New trade deals will swell the surplus even more as more duty-free dairy products enter the country.

Most other countries would deal with such a surplus by dropping their prices to encourage consumption, or exporting. But under World Trade Organization rules, Canada can't do that. Its farmers are deemed to be subsidized because they get higher than world prices for their milk.

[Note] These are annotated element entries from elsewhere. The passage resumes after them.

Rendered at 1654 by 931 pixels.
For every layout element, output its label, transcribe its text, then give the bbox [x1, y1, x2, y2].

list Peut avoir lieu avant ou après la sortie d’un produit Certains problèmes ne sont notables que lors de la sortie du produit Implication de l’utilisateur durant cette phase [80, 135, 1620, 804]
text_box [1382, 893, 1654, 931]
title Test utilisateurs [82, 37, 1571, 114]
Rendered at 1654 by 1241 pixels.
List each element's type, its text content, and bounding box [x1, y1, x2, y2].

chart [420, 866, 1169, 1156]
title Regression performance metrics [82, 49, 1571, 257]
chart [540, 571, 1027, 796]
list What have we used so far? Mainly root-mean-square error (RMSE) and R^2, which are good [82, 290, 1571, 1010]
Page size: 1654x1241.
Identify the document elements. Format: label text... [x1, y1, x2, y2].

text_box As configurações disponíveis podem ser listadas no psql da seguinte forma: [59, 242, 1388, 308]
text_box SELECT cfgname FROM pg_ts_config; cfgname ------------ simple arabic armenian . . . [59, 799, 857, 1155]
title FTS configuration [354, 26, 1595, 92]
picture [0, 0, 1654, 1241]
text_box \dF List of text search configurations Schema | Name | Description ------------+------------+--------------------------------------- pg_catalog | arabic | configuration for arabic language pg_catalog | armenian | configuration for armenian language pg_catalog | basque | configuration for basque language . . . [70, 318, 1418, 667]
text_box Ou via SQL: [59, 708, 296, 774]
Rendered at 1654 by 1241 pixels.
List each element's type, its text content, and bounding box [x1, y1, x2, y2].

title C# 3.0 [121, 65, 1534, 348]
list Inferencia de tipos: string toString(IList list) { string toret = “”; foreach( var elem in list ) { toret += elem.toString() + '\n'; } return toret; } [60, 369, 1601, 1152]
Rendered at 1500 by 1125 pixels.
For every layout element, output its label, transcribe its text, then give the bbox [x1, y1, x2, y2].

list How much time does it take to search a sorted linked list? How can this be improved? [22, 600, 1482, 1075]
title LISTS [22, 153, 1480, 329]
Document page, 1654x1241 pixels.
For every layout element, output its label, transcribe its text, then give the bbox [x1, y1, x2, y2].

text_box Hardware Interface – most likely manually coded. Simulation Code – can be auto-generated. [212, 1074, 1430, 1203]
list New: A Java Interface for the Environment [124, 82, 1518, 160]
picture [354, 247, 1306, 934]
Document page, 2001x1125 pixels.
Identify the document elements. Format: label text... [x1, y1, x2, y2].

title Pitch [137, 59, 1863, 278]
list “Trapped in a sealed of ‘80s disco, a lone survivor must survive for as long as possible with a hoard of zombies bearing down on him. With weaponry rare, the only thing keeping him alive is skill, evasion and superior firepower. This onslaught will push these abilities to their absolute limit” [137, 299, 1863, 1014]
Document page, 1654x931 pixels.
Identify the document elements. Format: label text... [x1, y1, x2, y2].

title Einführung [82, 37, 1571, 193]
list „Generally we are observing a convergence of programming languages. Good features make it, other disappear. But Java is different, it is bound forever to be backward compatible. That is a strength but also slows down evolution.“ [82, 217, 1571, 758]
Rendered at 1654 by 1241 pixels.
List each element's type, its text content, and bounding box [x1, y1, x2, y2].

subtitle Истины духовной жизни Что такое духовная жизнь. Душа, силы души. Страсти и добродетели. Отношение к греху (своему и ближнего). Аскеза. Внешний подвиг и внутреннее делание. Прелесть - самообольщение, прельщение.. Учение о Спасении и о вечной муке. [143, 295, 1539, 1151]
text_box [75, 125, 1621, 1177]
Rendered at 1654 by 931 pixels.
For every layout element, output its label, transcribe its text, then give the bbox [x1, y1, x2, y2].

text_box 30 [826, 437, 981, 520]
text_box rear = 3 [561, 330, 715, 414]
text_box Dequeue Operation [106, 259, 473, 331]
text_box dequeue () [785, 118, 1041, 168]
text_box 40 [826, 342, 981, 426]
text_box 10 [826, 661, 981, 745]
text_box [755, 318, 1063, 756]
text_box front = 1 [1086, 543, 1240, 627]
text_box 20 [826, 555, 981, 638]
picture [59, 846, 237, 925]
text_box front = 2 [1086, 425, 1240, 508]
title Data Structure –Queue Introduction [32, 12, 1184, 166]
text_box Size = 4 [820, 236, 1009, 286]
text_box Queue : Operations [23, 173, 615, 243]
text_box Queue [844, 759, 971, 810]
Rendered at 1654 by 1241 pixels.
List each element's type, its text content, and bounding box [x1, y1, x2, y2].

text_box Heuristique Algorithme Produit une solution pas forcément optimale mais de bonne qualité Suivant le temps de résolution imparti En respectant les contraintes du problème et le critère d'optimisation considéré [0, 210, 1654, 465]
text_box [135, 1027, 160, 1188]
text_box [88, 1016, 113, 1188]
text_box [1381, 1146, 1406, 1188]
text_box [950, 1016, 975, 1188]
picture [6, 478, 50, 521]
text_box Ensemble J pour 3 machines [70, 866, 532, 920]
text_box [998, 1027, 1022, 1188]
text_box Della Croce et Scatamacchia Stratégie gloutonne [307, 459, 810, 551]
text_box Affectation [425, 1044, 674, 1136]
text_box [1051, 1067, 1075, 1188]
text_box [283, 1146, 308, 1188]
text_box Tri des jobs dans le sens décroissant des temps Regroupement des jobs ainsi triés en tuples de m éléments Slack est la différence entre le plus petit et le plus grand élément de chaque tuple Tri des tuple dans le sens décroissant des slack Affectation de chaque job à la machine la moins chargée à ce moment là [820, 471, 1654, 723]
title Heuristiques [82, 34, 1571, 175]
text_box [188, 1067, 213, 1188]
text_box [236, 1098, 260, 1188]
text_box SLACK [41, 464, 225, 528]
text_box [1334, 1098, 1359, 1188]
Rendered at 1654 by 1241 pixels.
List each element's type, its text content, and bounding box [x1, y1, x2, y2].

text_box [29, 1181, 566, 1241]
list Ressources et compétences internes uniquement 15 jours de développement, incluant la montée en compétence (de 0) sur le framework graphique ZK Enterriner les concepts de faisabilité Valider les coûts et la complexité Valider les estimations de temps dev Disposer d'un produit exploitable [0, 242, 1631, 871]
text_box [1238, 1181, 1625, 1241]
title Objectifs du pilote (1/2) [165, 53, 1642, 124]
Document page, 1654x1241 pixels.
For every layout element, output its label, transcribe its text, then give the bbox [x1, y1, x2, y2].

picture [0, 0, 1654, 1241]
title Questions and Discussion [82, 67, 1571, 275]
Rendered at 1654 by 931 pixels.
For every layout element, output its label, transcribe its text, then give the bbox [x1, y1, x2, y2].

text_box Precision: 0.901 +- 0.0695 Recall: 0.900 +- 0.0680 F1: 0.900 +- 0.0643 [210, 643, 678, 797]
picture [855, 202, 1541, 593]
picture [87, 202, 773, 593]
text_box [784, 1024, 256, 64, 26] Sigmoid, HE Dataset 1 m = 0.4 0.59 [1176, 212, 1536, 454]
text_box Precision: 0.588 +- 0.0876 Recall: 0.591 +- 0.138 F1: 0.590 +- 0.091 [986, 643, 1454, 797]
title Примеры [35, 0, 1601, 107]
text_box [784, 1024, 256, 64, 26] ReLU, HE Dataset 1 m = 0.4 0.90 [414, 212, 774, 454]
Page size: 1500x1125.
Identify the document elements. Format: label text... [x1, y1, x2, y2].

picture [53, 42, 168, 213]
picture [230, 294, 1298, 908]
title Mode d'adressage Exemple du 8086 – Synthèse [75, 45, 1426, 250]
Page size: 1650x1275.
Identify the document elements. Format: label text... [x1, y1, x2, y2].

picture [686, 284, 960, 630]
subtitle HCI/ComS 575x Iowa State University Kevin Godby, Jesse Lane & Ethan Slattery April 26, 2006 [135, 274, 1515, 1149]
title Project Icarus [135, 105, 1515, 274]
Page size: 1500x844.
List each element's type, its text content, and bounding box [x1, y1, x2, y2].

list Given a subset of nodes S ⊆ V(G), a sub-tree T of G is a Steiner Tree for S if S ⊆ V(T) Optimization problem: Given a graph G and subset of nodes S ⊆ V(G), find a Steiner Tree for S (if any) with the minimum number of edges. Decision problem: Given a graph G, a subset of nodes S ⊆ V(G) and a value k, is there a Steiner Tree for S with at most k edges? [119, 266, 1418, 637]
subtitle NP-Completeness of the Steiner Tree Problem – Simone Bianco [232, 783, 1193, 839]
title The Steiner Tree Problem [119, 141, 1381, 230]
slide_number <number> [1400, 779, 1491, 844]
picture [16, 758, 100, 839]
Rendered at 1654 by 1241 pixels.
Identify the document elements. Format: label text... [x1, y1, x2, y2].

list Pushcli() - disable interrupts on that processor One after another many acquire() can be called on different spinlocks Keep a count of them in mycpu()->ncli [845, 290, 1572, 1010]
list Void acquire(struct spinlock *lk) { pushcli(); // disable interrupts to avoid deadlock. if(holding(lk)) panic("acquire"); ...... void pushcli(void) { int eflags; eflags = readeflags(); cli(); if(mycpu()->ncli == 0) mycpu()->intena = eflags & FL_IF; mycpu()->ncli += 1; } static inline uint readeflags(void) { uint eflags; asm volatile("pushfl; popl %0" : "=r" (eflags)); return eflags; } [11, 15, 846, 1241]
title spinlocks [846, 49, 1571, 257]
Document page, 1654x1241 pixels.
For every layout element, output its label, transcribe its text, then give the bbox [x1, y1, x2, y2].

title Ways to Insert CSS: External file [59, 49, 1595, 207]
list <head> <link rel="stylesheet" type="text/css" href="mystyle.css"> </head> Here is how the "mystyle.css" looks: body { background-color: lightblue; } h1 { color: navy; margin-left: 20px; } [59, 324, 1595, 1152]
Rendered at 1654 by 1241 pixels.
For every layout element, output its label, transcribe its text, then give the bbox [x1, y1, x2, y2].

And for decades, Canadian farmers have paid themselves steadily rising guaranteed prices. They get a blended price for their milk, reflecting how much goes to high-value products, such as cream and cheese, and how much becomes animal feed.

The growing surplus creates a chronic drag on prices, forcing farmers to charge dairies relatively more.

Canadian dairies, such as Saputo and farmer-owned Natrel, have responded by investing in more profitable foreign operations, while relying on growing quantities of cheap imported milk protein in Canada.

Dairy farmers say the answer to this existential dilemma is to discourage imports of milk protein concentrates by lowering the wholesale price of milk protein in Canada. And by charging less, farmers believe they can still grow and legally sell some of that protein on world markets.

But given that the TPP and European free trade would open Canada's market even further, modernization looks more like a stop-gap measure than a permanent fix.

And other countries aren't likely to allow a new foray into exports to go unchallenged, as long as supply management remains intact.